En 1976 se celebró en Sant Boi de Llobregat el primer Onze de Setembre en libertad, tras la dictadura franquista. Intervinieron tres oradores que representaban distintas sensibilidades del espectro político nacionalista. Eran tiempos previos a la recuperación de las instituciones autonómicas, y en los que el Onze de Setembre fue un reflejo de los anhelos comunes de todas las fuerzas con vocación democrática y catalanista.
La Diada del 2012, hace ya once años, marcó un antes y un después. Fue organizada por la Assemblea Nacional Catalana (ANC), en aquella ocasión bajo el lema “Catalunya, nou estat d’Europa”, que reflejaba el giro independentista de la celebración, a pesar de que en ella participaron muchas personas más descontentas con el trato fiscal recibido del Estado que afectas a la causa soberanista. Desde entonces, el Onze de Setembre ha sido un escenario copado por el independentismo para exhibir ante el mundo su músculo, en algunas ediciones con un poder de convocatoria ciertamente espectacular.
La Diada debería ir recuperando su condición de fiesta del catalanismo integrador
La ANC sigue figurando como entidad destacada entre los organizadores de la manifestación de la Diada, y hay que subrayar que lo hace con tanta fidelidad a su mandato fundacional particular –lograr la independencia de Catalunya– como indiferencia ante la evolución de la coyuntura política. Y no porque esta no vaya cambiando.
El año 2017, cuando desde las instituciones catalanas se trató infructuosamente de romper el vínculo con España, marcó una nueva línea divisoria, también para el Onze de Setembre. Desde entonces, la Diada ha perdido fuelle, salvo a ojos de la ANC. Tanto por el mencionado fiasco del 2017, como por el progresivo enfrentamiento de los dos grandes partidos independentistas, Junts y ERC, como por la constatación de que la unilateralidad no llevaba lejos y, después, por la apertura de negociaciones con el Estado. Primero fue ERC la que tomó esta senda. Y ahora es Junts, con Carles Puigdemont al frente, el que pone sus condiciones para facilitar la investidura de Pedro Sánchez como presidente del gobierno español.
La conclusión es obvia: tanto el Ejecutivo que encabeza el PSOE como los grandes partidos independentistas catalanes creen que dialogando es más probable avanzar hacia la resolución del problema que con propuestas maximalistas y choques. Los tiempos en los que la manifestación del Onze de Setembre se convocaba bajo lemas entusiastas a la par que precipitados –“Ara és l’hora” (2014), “Via lliure a la república catalana” (2015), “A punt” (2016), etcétera– quedan atrás. Y, lo que es mejor, han dejado paso a otros para ensayar nuevas vías.

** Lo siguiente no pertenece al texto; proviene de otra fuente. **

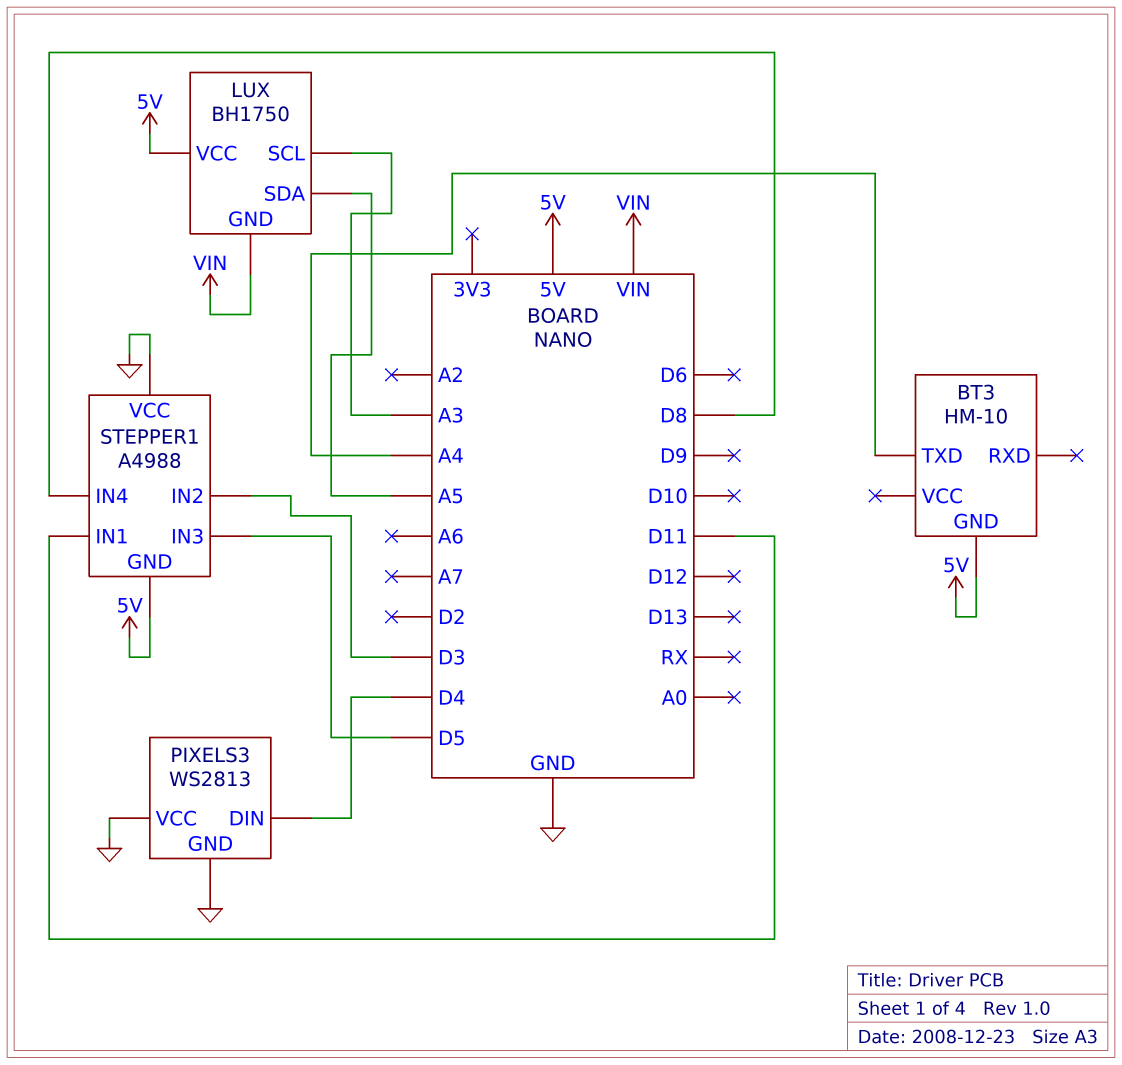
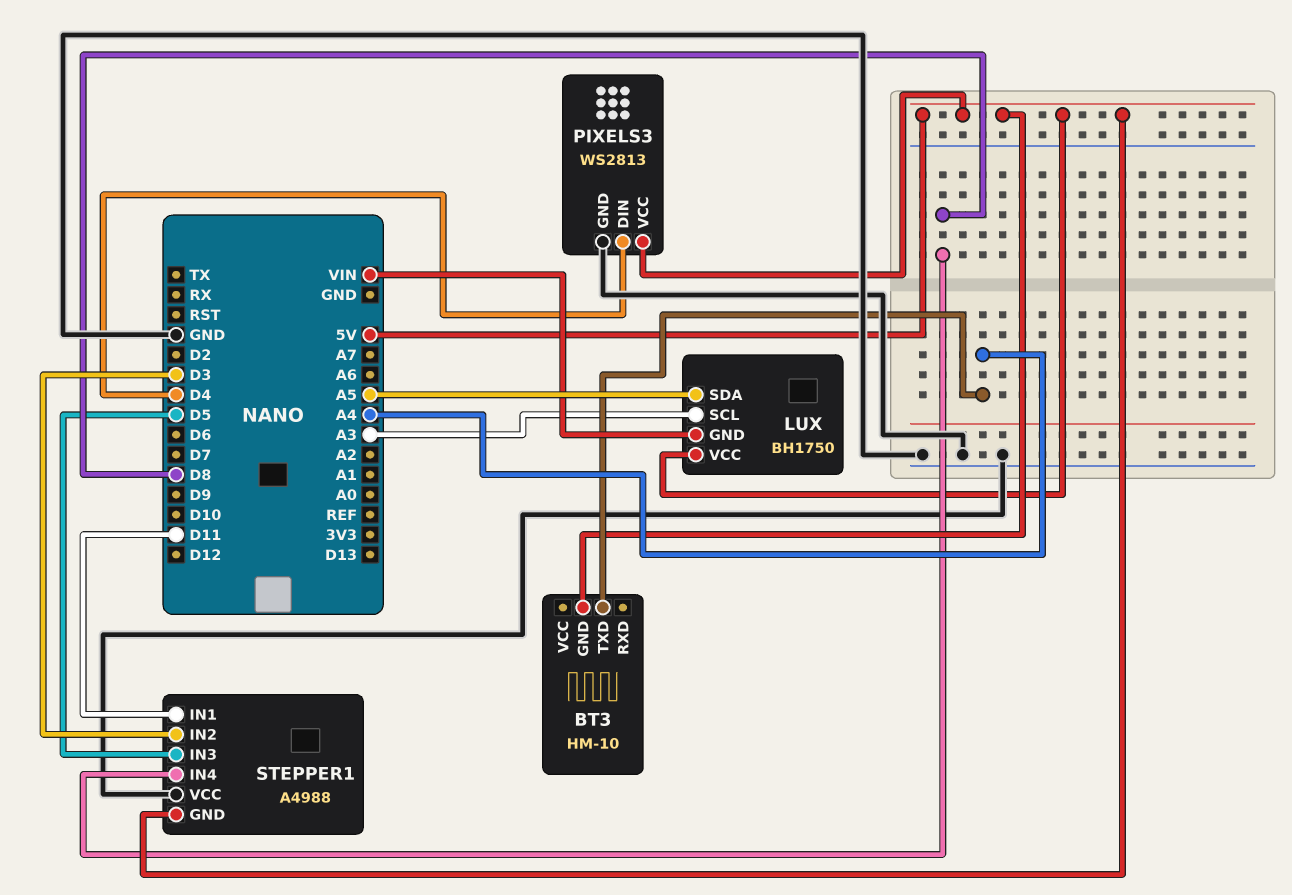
PIXELS3 pin VCC: GND -> 5V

El horizonte es, en este sentido, prometedor. No queremos decir con ello que la situación actual sea satisfactoria, puesto que son muchas las reivindicaciones catalanas justas que deben ser atendidas por el Estado. Decimos, eso sí, que, dado el papel decisivo que el 23-J ha otorgado a los partidos nacionalistas periféricos, la nueva legislatura ofrece, si finalmente es investido Pedro Sánchez, las condiciones para un fructífero debate territorial. Y no solo para eso: también para actualizar y mejorar el Estado de las autonomías, su funcionamiento y el encaje territorial. Estamos ante una oportunidad histórica, que en ningún caso debería ser desaprovechada.
Sería deseable que el Onze de Setembre, durante el último decenio una manifestación solo independentista, fuera recuperando este año su original condición de fiesta del catalanismo integrador, en la que se atenúen las posiciones dogmáticas a ambos lados del Ebro, y que de este modo sirviera como pórtico de la etapa de progreso, más sosegada y productiva, que esperamos de las negociaciones en curso.